De prime abord, la partition de la mitsva rabbinique en deux degrés – l’un relevant de l’obligation, l’autre de la simple mitsva – semble être une pure nouveauté, qui ne se rattache à aucune source, ou presque, parmi les décisionnaires. Toutefois, si l’on examine les décisions des rabbins et leurs directives, on s’aperçoit qu’en pratique une directive moyenne se dégage : au début, quand les époux ont encore peu d’enfants, on leur recommande d’être rigoureux et de ne point recourir à la contraception sans qu’il y ait à cela une grande nécessité ; puis, quand ils ont de nombreux enfants, on est indulgent, même sans grande nécessité.
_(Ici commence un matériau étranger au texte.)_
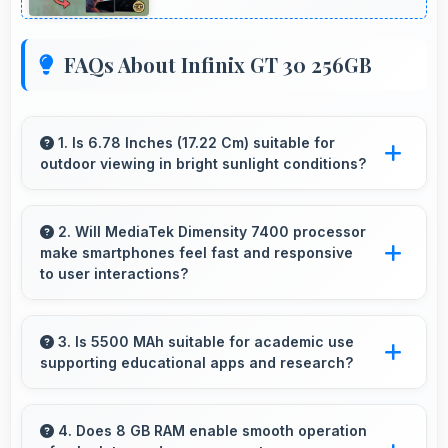
FAQs About Infinix GT 30 256GB
1. Is 6.78 Inches (17.22 Cm) suitable for
outdoor viewing in bright sunlight conditions?
Yes, 6.78 Inches (17.22 Cm) with brightness
adapts well maintaining visibility even in bright
2. Will MediaTek Dimensity 7400 processor
make smartphones feel fast and responsive
outdoor light.
to user interactions?
Yes, MediaTek Dimensity 7400 ensures phones
feel instant and responsive with quick
3. Is 5500 MAh suitable for academic use
supporting educational apps and research?
processing of user inputs always.
Yes, 5500 MAh supports academic activities
providing power for studying and research
4. Does 8 GB RAM enable smooth operation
On voit donc que la partition en trois degrés donne expression à ce qui, en réalité, est convenu parmi les décisionnaires. Cette classification est fort utile, car elle donne un instrument d’évaluation au décisionnaire comme à celui qui le consulte : jusqu’au deuxième degré – lequel constitue le modèle courant dans la majorité des familles religieuses –, il est juste d’incliner vers l’opinion rigoureuse, et de ne pas recourir à la contraception sans besoin particulier ; à partir de ce degré, il est juste d’incliner vers l’indulgence.
Comme nous l’avons vu en note 5, l’obligation rabbinique est de moindre exigence que l’obligation toranique : avant d’avoir accompli l’obligation toranique, il est interdit d’annuler la moindre union prévue dans le cadre de la mitsvat ‘ona ; tandis que, après avoir rempli son obligation au sens de la Torah, la majorité des décisionnaires autorisent le couple à annuler une partie de leurs unions (Choul’han ‘Aroukh, Even Ha’ezer 76, 6). Par conséquent, avant que ne soit remplie l’obligation toranique, la position principale de la halakha consiste à dire que, sauf raison particulière, il est interdit de faire usage de la contraception plus d’un an, tandis que, après avoir rempli ladite obligation, il est bon de ne pas user de la contraception plus d’un an, mais que ceux qui veulent être indulgents y sont autorisés pour une durée de deux ans.